By Carla Carlton
Steadfast readers of Bellarmine Magazine know that we regularly feature the “secret lives” of university adjuncts, the highly specialized faculty who teach one or two classes per semester. But many of the university’s full-time faculty and staff also have interesting off-campus pursuits. Beginning with this issue, we are therefore expanding our reach. Do you know someone who has a Secret Life? Tell us at letters@bellarmine.edu.
One way or another, Kyle Rieber is always keeping someone safe.
As Bellarmine’s deputy director of Public Safety for the past seven years, he oversees the department’s operation and supervises 14 officers and six transportation shuttle drivers. The
Office of Public Safety keeps the Bellarmine community secure, handles parking administration, and conducts training sessions on self-defense, CPR/First Aid, and response to active aggressors, among others.
Off campus, he’s making calls at the plate as a high school softball umpire. A church friend who also umpires recruited him in 2019 because a shortage of officials was forcing schools to cancel games. That same friend had convinced Rieber in 2006
to referee high school football games, which he also continues to do.

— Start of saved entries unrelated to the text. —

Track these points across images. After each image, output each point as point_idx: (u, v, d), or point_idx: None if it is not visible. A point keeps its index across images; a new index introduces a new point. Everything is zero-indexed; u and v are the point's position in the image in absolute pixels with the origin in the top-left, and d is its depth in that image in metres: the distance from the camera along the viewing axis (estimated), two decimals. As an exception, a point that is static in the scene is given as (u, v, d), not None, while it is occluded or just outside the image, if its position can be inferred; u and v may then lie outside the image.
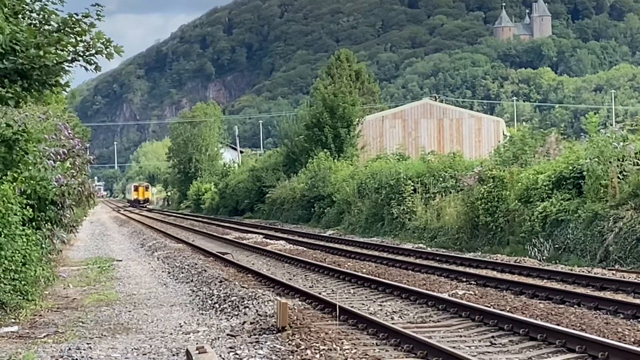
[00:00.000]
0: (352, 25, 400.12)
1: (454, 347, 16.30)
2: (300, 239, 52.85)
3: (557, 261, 33.47)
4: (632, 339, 16.72)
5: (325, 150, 79.89)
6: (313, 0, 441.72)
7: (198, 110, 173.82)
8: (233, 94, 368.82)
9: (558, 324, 18.36)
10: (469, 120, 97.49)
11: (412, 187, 53.56)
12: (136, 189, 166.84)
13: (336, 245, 45.90)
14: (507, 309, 21.00)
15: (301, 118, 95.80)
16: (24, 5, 21.32)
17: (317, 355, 16.41)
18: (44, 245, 33.26)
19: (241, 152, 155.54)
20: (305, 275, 31.83)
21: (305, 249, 45.15)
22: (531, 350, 16.72)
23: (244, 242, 50.77)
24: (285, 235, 56.13)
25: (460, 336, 18.40)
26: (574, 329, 17.70)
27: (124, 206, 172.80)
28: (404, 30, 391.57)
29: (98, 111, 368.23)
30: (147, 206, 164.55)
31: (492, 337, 18.24)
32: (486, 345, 17.27)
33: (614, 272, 29.38)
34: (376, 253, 39.74)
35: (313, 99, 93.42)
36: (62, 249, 44.33)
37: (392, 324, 19.40)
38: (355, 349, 16.93)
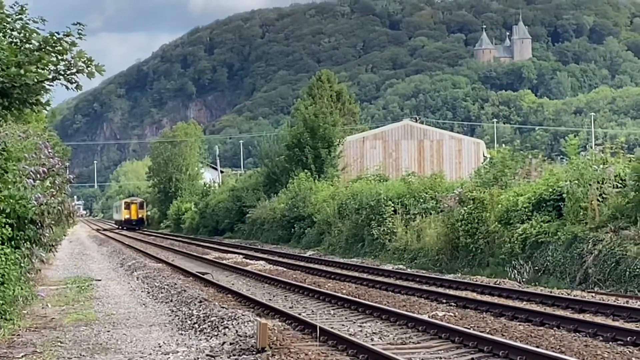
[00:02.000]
0: (333, 46, 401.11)
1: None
2: (281, 259, 52.93)
3: (537, 283, 33.50)
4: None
5: (305, 170, 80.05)
6: (294, 21, 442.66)
7: (179, 130, 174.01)
8: (214, 114, 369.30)
9: (538, 346, 18.41)
10: (450, 142, 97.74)
11: (393, 208, 53.61)
12: (127, 206, 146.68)
13: (316, 266, 45.96)
14: (487, 331, 21.05)
15: (282, 138, 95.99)
16: (4, 24, 21.31)
17: (299, 383, 16.47)
18: (22, 265, 33.18)
19: (221, 171, 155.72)
20: (286, 296, 31.84)
21: (285, 269, 45.18)
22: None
23: (224, 262, 50.81)
24: (265, 256, 56.19)
25: (440, 358, 18.43)
26: (553, 351, 17.74)
27: (109, 228, 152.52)
28: (385, 52, 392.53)
29: (78, 130, 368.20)
30: (142, 228, 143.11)
31: (472, 358, 18.29)
32: (467, 367, 17.33)
33: (593, 294, 29.42)
34: (356, 274, 39.79)
35: (294, 119, 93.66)
36: (40, 268, 44.20)
37: (372, 345, 19.42)
38: (337, 371, 16.99)
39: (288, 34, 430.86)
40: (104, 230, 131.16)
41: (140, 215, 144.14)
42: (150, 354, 20.20)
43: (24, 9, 22.25)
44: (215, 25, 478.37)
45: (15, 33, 21.57)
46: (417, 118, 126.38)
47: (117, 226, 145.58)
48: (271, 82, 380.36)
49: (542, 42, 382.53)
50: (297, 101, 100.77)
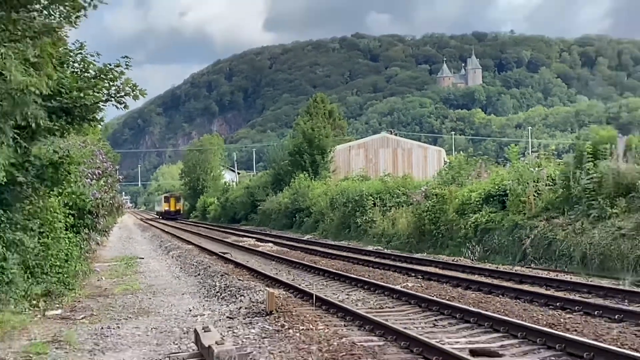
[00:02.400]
0: (325, 74, 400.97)
1: (405, 328, 16.35)
2: (285, 242, 52.73)
3: (486, 260, 33.58)
4: (544, 322, 16.82)
5: (304, 172, 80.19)
6: (295, 55, 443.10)
7: (205, 141, 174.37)
8: (232, 128, 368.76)
9: (486, 310, 18.45)
10: (417, 150, 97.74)
11: (372, 202, 53.63)
12: (167, 200, 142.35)
13: (313, 247, 45.83)
14: (447, 298, 21.08)
15: (286, 147, 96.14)
16: (68, 57, 21.30)
17: (298, 334, 16.45)
18: (82, 246, 33.29)
19: (238, 173, 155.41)
20: (289, 271, 31.84)
21: (288, 249, 45.11)
22: (466, 330, 16.81)
23: (240, 244, 50.69)
24: (272, 239, 55.97)
25: (410, 319, 18.49)
26: (499, 314, 17.80)
27: (152, 218, 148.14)
28: (366, 79, 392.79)
29: (126, 140, 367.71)
30: (177, 219, 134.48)
31: (435, 320, 18.38)
32: (430, 327, 17.37)
33: (530, 269, 29.48)
34: (344, 253, 39.71)
35: (295, 132, 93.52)
36: (96, 249, 44.23)
37: (357, 309, 19.47)
38: (328, 328, 16.99)
39: (290, 65, 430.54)
40: (147, 219, 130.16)
41: (177, 208, 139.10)
42: (182, 316, 20.23)
43: (83, 45, 22.21)
44: (233, 58, 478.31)
45: (76, 64, 21.56)
46: (392, 131, 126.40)
47: (158, 216, 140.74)
48: (277, 102, 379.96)
49: (490, 72, 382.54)
50: (298, 118, 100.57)
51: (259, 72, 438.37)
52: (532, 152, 50.34)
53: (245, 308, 20.98)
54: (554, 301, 20.25)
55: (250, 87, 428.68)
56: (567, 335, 14.74)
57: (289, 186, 79.48)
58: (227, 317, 19.73)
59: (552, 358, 13.81)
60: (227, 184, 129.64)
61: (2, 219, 22.30)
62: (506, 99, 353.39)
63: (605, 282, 23.82)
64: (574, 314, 18.51)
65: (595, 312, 18.37)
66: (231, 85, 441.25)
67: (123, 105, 22.31)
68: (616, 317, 17.64)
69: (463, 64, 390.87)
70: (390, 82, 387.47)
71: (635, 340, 14.68)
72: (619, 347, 13.57)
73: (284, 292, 23.31)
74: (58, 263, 25.45)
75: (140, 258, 40.92)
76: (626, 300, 20.08)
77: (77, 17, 20.64)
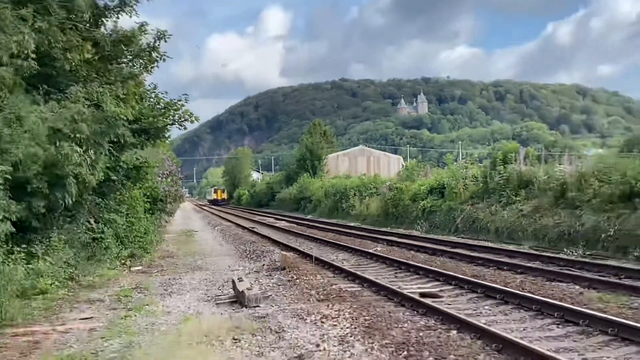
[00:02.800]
0: (321, 106, 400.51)
1: (375, 278, 16.35)
2: (293, 220, 52.63)
3: (430, 232, 33.57)
4: (470, 274, 16.85)
5: (307, 173, 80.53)
6: (300, 93, 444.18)
7: (239, 151, 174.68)
8: (258, 143, 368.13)
9: (431, 266, 18.45)
10: (384, 158, 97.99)
11: (353, 193, 53.73)
12: (215, 191, 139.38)
13: (312, 224, 45.79)
14: (404, 258, 21.02)
15: (294, 156, 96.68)
16: (145, 94, 21.34)
17: (302, 282, 16.48)
18: (155, 223, 33.47)
19: (262, 173, 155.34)
20: (296, 239, 31.78)
21: (296, 225, 45.07)
22: (417, 280, 16.81)
23: (263, 221, 50.71)
24: (285, 219, 55.92)
25: (379, 272, 18.47)
26: (439, 269, 17.79)
27: (203, 204, 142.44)
28: (349, 109, 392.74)
29: (185, 151, 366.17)
30: (223, 205, 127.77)
31: (396, 273, 18.35)
32: (393, 278, 17.34)
33: (460, 238, 29.49)
34: (334, 228, 39.67)
35: (300, 145, 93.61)
36: (165, 225, 44.25)
37: (343, 266, 19.47)
38: (323, 279, 17.01)
39: (297, 100, 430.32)
40: (200, 205, 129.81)
41: (222, 197, 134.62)
42: (224, 271, 20.19)
43: (155, 86, 22.28)
44: (259, 95, 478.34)
45: (151, 99, 21.60)
46: (367, 145, 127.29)
47: (209, 203, 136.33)
48: (288, 125, 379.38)
49: (433, 104, 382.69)
50: (302, 136, 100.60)
51: (276, 105, 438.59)
52: (461, 159, 50.24)
53: (267, 265, 21.03)
54: (476, 260, 20.29)
55: (270, 115, 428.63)
56: (486, 283, 14.78)
57: (296, 182, 79.65)
58: (254, 271, 19.74)
59: (476, 298, 13.84)
60: (254, 180, 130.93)
61: (101, 204, 22.36)
62: (444, 122, 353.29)
63: (511, 247, 23.83)
64: (490, 268, 18.55)
65: (505, 267, 18.41)
66: (257, 114, 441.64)
67: (183, 127, 22.40)
68: (519, 270, 17.68)
69: (415, 99, 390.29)
70: (365, 112, 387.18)
71: (532, 287, 14.73)
72: (520, 291, 13.63)
73: (293, 254, 23.27)
74: (139, 235, 25.60)
75: (195, 231, 40.88)
76: (526, 259, 20.10)
77: (151, 67, 20.62)
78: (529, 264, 18.62)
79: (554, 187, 27.54)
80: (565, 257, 19.89)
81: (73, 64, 16.79)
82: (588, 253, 21.12)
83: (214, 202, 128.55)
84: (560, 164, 30.24)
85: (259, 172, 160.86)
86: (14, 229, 13.42)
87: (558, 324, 11.10)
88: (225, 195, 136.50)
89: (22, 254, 14.36)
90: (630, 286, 14.17)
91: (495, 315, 12.06)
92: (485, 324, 10.78)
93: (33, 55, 14.18)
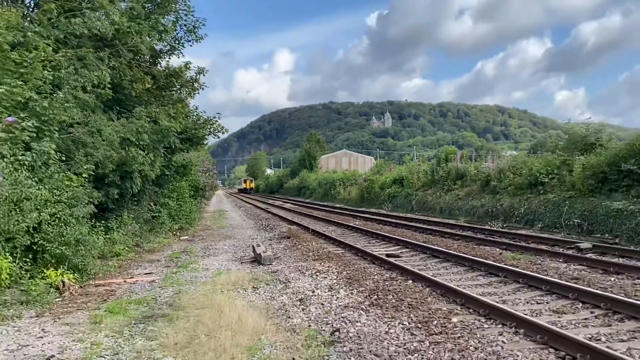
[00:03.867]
0: (316, 121, 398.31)
1: (354, 244, 16.34)
2: (296, 203, 52.50)
3: (394, 211, 33.53)
4: (422, 240, 16.83)
5: (306, 169, 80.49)
6: (301, 112, 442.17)
7: (257, 154, 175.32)
8: (271, 148, 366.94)
9: (394, 235, 18.43)
10: (360, 158, 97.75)
11: (339, 183, 53.64)
12: (245, 181, 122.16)
13: (309, 206, 45.67)
14: (374, 229, 21.00)
15: (297, 157, 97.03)
16: (190, 113, 21.25)
17: (302, 247, 16.45)
18: (197, 205, 33.28)
19: (274, 169, 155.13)
20: (298, 216, 31.70)
21: (298, 207, 44.98)
22: (384, 245, 16.77)
23: (274, 204, 50.59)
24: (290, 202, 55.78)
25: (357, 239, 18.39)
26: (400, 237, 17.76)
27: (233, 192, 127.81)
28: (335, 123, 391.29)
29: (219, 154, 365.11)
30: (250, 193, 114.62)
31: (369, 240, 18.28)
32: (367, 243, 17.31)
33: (415, 215, 29.48)
34: (325, 209, 39.58)
35: (301, 149, 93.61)
36: (204, 207, 44.12)
37: (331, 235, 19.43)
38: (317, 244, 16.97)
39: (299, 117, 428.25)
40: (230, 193, 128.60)
41: (251, 186, 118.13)
42: (246, 239, 20.15)
43: (197, 107, 22.14)
44: (271, 113, 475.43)
45: (193, 116, 21.49)
46: (348, 149, 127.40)
47: (239, 192, 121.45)
48: (292, 135, 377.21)
49: (396, 119, 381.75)
50: (303, 143, 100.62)
51: (284, 120, 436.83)
52: (416, 159, 50.16)
53: (277, 235, 20.98)
54: (426, 230, 20.28)
55: (279, 128, 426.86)
56: (433, 246, 14.78)
57: (298, 175, 79.60)
58: (268, 239, 19.70)
59: (425, 257, 13.84)
60: (268, 175, 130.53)
61: (158, 192, 22.32)
62: (404, 133, 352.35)
63: (451, 221, 23.84)
64: (435, 236, 18.55)
65: (446, 235, 18.42)
66: (270, 127, 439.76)
67: (217, 136, 22.27)
68: (456, 237, 17.67)
69: (383, 116, 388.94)
70: (347, 125, 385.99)
71: (465, 249, 14.74)
72: (457, 252, 13.63)
73: (296, 227, 23.23)
74: (185, 213, 25.52)
75: (225, 211, 40.77)
76: (461, 230, 20.12)
77: (194, 94, 20.55)
78: (463, 233, 18.64)
79: (481, 178, 27.61)
80: (489, 228, 19.92)
81: (137, 91, 16.82)
82: (505, 225, 21.19)
83: (243, 191, 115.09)
84: (485, 162, 30.28)
85: (271, 168, 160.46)
86: (96, 210, 13.51)
87: (484, 276, 11.13)
88: (253, 185, 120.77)
89: (102, 228, 14.41)
90: (534, 248, 14.22)
91: (439, 270, 12.08)
92: (432, 276, 10.81)
93: (109, 86, 14.24)
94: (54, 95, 12.06)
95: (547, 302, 8.75)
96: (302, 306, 8.91)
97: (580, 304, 8.45)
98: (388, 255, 13.96)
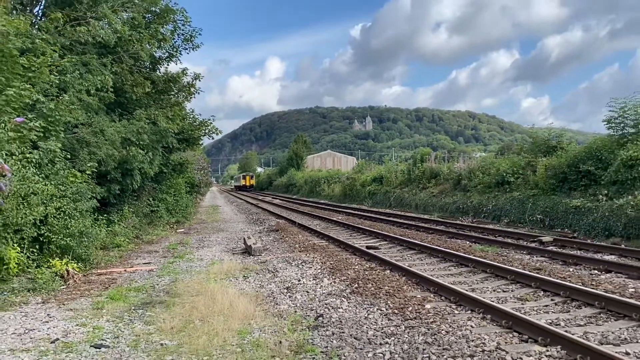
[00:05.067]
0: (303, 125, 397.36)
1: (337, 236, 16.36)
2: (284, 199, 52.47)
3: (374, 207, 33.60)
4: (399, 234, 16.87)
5: (293, 168, 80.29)
6: (289, 115, 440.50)
7: (248, 154, 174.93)
8: (261, 148, 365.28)
9: (373, 228, 18.46)
10: (343, 158, 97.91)
11: (324, 181, 53.64)
12: (244, 177, 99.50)
13: (296, 201, 45.66)
14: (356, 223, 21.03)
15: (286, 156, 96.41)
16: (186, 115, 21.13)
17: (289, 239, 16.40)
18: (193, 200, 33.07)
19: (264, 168, 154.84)
20: (286, 212, 31.64)
21: (285, 202, 44.92)
22: (365, 238, 16.80)
23: (264, 199, 50.47)
24: (278, 197, 55.75)
25: (340, 233, 18.42)
26: (379, 230, 17.81)
27: (226, 190, 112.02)
28: (321, 127, 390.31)
29: (213, 153, 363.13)
30: (250, 190, 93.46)
31: (351, 233, 18.30)
32: (349, 236, 17.32)
33: (393, 210, 29.54)
34: (310, 204, 39.58)
35: (289, 150, 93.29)
36: (199, 202, 43.90)
37: (316, 228, 19.41)
38: (303, 237, 16.94)
39: (288, 119, 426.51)
40: (223, 189, 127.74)
41: (251, 183, 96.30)
42: (238, 232, 20.07)
43: (193, 110, 22.07)
44: (262, 117, 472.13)
45: (190, 118, 21.38)
46: (332, 150, 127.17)
47: (236, 189, 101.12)
48: (281, 137, 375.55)
49: (376, 123, 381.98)
50: (291, 144, 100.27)
51: (274, 123, 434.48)
52: (394, 159, 50.37)
53: (267, 228, 20.93)
54: (403, 225, 20.36)
55: (269, 130, 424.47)
56: (409, 239, 14.83)
57: (286, 174, 79.35)
58: (258, 232, 19.65)
59: (402, 249, 13.89)
60: (259, 173, 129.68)
61: (157, 188, 22.19)
62: (383, 135, 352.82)
63: (425, 217, 23.97)
64: (411, 230, 18.62)
65: (421, 229, 18.49)
66: (260, 129, 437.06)
67: (211, 137, 22.19)
68: (430, 231, 17.76)
69: (364, 120, 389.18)
70: (331, 128, 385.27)
71: (438, 242, 14.79)
72: (430, 245, 13.69)
73: (284, 221, 23.22)
74: (182, 208, 25.39)
75: (219, 206, 40.60)
76: (434, 224, 20.22)
77: (190, 98, 20.45)
78: (436, 227, 18.73)
79: (453, 177, 27.74)
80: (460, 222, 20.04)
81: (138, 95, 16.68)
82: (475, 220, 21.33)
83: (242, 189, 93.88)
84: (457, 163, 30.46)
85: (262, 167, 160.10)
86: (98, 204, 13.40)
87: (455, 266, 11.20)
88: (253, 182, 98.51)
89: (104, 221, 14.28)
90: (501, 241, 14.33)
91: (414, 261, 12.13)
92: (408, 266, 10.85)
93: (111, 89, 14.13)
94: (60, 97, 11.97)
95: (512, 291, 8.82)
96: (288, 293, 8.90)
97: (542, 292, 8.54)
98: (368, 247, 14.00)
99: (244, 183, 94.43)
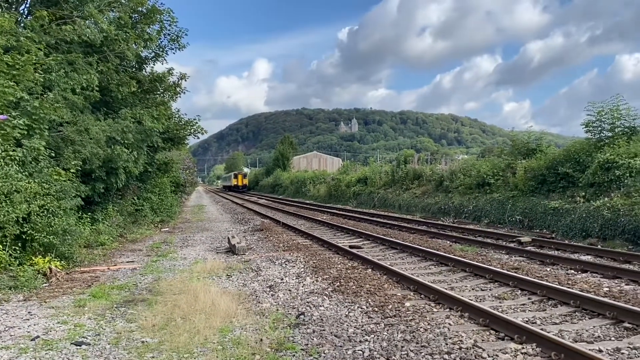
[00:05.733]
0: (290, 126, 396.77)
1: (321, 236, 16.34)
2: (269, 199, 52.39)
3: (358, 207, 33.63)
4: (382, 233, 16.89)
5: (280, 168, 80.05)
6: (276, 116, 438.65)
7: (235, 154, 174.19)
8: (248, 148, 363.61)
9: (357, 228, 18.47)
10: (329, 159, 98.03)
11: (309, 181, 53.60)
12: (235, 176, 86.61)
13: (282, 202, 45.60)
14: (340, 223, 21.03)
15: (272, 157, 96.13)
16: (172, 114, 21.00)
17: (274, 239, 16.37)
18: (178, 200, 32.86)
19: (250, 168, 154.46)
20: (271, 211, 31.56)
21: (271, 202, 44.81)
22: (348, 237, 16.79)
23: (250, 199, 50.31)
24: (264, 198, 55.65)
25: (324, 232, 18.41)
26: (362, 230, 17.81)
27: (213, 190, 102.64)
28: (307, 128, 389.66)
29: (199, 153, 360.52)
30: (245, 192, 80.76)
31: (335, 232, 18.30)
32: (333, 235, 17.33)
33: (376, 211, 29.58)
34: (295, 204, 39.56)
35: (276, 150, 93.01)
36: (184, 201, 43.63)
37: (301, 228, 19.38)
38: (287, 236, 16.91)
39: (274, 121, 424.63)
40: (209, 189, 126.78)
41: (244, 183, 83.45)
42: (222, 231, 19.98)
43: (179, 110, 21.94)
44: (249, 117, 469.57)
45: (176, 118, 21.25)
46: (318, 151, 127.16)
47: (225, 190, 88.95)
48: (268, 137, 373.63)
49: (362, 125, 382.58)
50: (277, 144, 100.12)
51: (260, 124, 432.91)
52: (378, 160, 50.52)
53: (252, 227, 20.85)
54: (386, 224, 20.41)
55: (256, 130, 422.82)
56: (391, 239, 14.87)
57: (272, 174, 79.07)
58: (243, 231, 19.58)
59: (384, 249, 13.92)
60: (246, 173, 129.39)
61: (142, 187, 22.01)
62: (368, 137, 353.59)
63: (408, 217, 24.05)
64: (394, 229, 18.66)
65: (403, 229, 18.55)
66: (247, 129, 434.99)
67: (197, 137, 22.07)
68: (412, 231, 17.82)
69: (350, 122, 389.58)
70: (317, 129, 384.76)
71: (420, 242, 14.85)
72: (412, 244, 13.74)
73: (269, 221, 23.17)
74: (167, 207, 25.19)
75: (204, 205, 40.38)
76: (416, 224, 20.29)
77: (176, 97, 20.35)
78: (418, 227, 18.81)
79: (435, 179, 27.89)
80: (441, 223, 20.13)
81: (123, 94, 16.53)
82: (456, 221, 21.44)
83: (233, 189, 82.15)
84: (439, 165, 30.64)
85: (248, 167, 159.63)
86: (83, 203, 13.27)
87: (435, 265, 11.25)
88: (246, 181, 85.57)
89: (88, 219, 14.15)
90: (481, 241, 14.42)
91: (396, 260, 12.16)
92: (389, 265, 10.87)
93: (97, 88, 14.01)
94: (45, 96, 11.83)
95: (490, 289, 8.88)
96: (271, 292, 8.87)
97: (520, 291, 8.60)
98: (351, 247, 14.01)
99: (235, 183, 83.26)
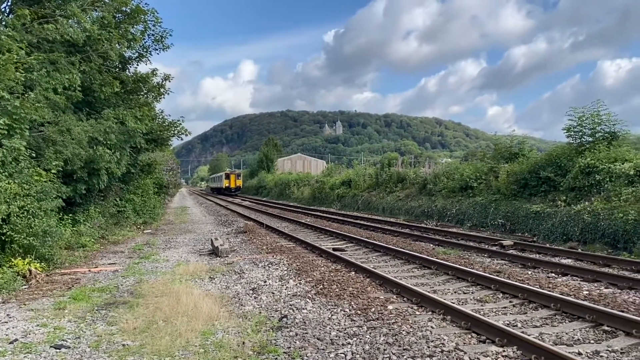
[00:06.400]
0: (275, 127, 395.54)
1: (305, 239, 16.32)
2: (254, 201, 52.22)
3: (342, 210, 33.64)
4: (366, 236, 16.91)
5: (264, 170, 79.90)
6: (261, 118, 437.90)
7: (219, 156, 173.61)
8: (232, 150, 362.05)
9: (341, 231, 18.48)
10: (314, 161, 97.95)
11: (293, 183, 53.54)
12: (227, 176, 73.68)
13: (266, 204, 45.46)
14: (324, 226, 21.05)
15: (256, 159, 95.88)
16: (156, 115, 20.84)
17: (257, 241, 16.33)
18: (161, 201, 32.59)
19: (235, 170, 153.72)
20: (255, 213, 31.45)
21: (255, 204, 44.66)
22: (332, 240, 16.80)
23: (234, 202, 50.12)
24: (248, 200, 55.45)
25: (307, 235, 18.41)
26: (346, 232, 17.83)
27: (196, 191, 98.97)
28: (292, 130, 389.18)
29: (183, 154, 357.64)
30: (238, 194, 72.16)
31: (318, 235, 18.30)
32: (316, 239, 17.31)
33: (360, 213, 29.61)
34: (279, 206, 39.43)
35: (260, 152, 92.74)
36: (167, 203, 43.29)
37: (284, 230, 19.33)
38: (271, 239, 16.88)
39: (259, 123, 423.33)
40: (192, 191, 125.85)
41: (237, 184, 72.22)
42: (206, 233, 19.88)
43: (162, 111, 21.75)
44: (234, 119, 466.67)
45: (159, 119, 21.10)
46: (303, 153, 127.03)
47: (213, 193, 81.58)
48: (252, 139, 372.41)
49: (346, 128, 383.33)
50: (262, 146, 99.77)
51: (245, 126, 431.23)
52: (362, 163, 50.62)
53: (235, 230, 20.76)
54: (370, 227, 20.44)
55: (240, 132, 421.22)
56: (374, 242, 14.90)
57: (257, 176, 78.86)
58: (226, 233, 19.49)
59: (368, 251, 13.95)
60: (239, 173, 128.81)
61: (124, 188, 21.82)
62: (352, 140, 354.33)
63: (392, 220, 24.12)
64: (378, 232, 18.72)
65: (387, 232, 18.61)
66: (232, 131, 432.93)
67: (180, 138, 21.95)
68: (395, 234, 17.90)
69: (334, 124, 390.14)
70: (302, 131, 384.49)
71: (403, 244, 14.91)
72: (396, 247, 13.78)
73: (252, 223, 23.08)
74: (149, 209, 25.00)
75: (188, 207, 40.11)
76: (400, 227, 20.36)
77: (160, 98, 20.21)
78: (402, 230, 18.87)
79: (419, 182, 28.03)
80: (424, 226, 20.24)
81: (106, 94, 16.37)
82: (439, 224, 21.57)
83: (224, 192, 73.12)
84: (423, 168, 30.80)
85: (232, 169, 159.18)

“I thought, why not? I already knew how to do football, so I figured that would help me with softball, which it did,” he said. “I think the main reason I started umpiring was seeing how hard these student-athletes train for their sports.
Not being able to play because of the shortage of umpires seemed like such a shame, and I wanted to help.”
“I can tell you firsthand that Kyle’s interactions with young people create a positive and lasting interaction." -- Public Safety Director Deborah Fox
During softball season, he’s on the field six days a week; he also umpires during summer ball and for USA Softball, a national nonprofit amateur organization. Football season involves four days per week.
He sees some similarities between his official job and his unofficial one.
“Public Safety’s job is to pay attention to details and always be aware to be prepared and keep everyone safe,” he said. “Officiating is the same. We know the rules, so we pay attention to details, which allows us to control the
game and ensure safety for the student-athletes.”
Deborah Fox, director of the Public Safety Office, said Rieber’s heart is as big as his personality. “Combine the big heart, big personality and big giving spirit, and it should come as no big surprise that he spends the majority of his free
time working or volunteering with young people,” she said. “I can tell you firsthand that Kyle’s interactions with young people create a positive and lasting interaction. Several of them have stopped by the Public Safety Office to
thank him for being supportive and encouraging when they needed it the most.”
Rieber also teaches a taekwondo class on Tuesday evenings in the SuRF Center. He is a Grandmaster instructor in taekwondo, the oldest existing form of martial arts, and holds a 7th-degree black belt. (There are 10 levels.)
Rieber started training in the sport in 1985 after seeing The Karate Kid. “To make sure I gave it my best effort. I signed up for the black belt course, and I ended up loving it,” he said.
He competed in taekwondo during the late 1980s and 1990s, winning his share of championships, before retiring from competition in 2002. But he came out of retirement in 2015 to join the U.S. Taekwondo team in the World Police and Fire Games in Fairfax
County, Virginia, where he won a gold medal in the Kyorugi (sparring) event.
Rieber studied under Grandmaster Kwan Sung Lee, who opened Lee’s Taekwondo in Louisville, Kentucky, in 1975 and passed away in 2002. Rieber operated and taught in a Louisville location of Lee’s from 2004 to 2020, when it closed.
He now teaches exclusively for Bellarmine, although he is still a part of the Lee taekwondo family and continues to test students at a school in Radcliff with Lee’s son Grandmaster Chang Yong Lee.
“I think taekwondo can provide a lot of things—discipline, physical and mental health and a sense of belonging, because taekwondo is a way of life and family,” he said. “Most importantly, it gives you self-confidence, which in
this day of bullying is your best defense. Bullies will not confront someone with self-confidence because they cannot control it.”
So does he consider himself a Mr. Miagi now? “He’s pretty cool,” he said, “but I’m just a guy trying to continue teaching taekwondo the way I was taught by Grandmaster Lee and to continue his legacy.”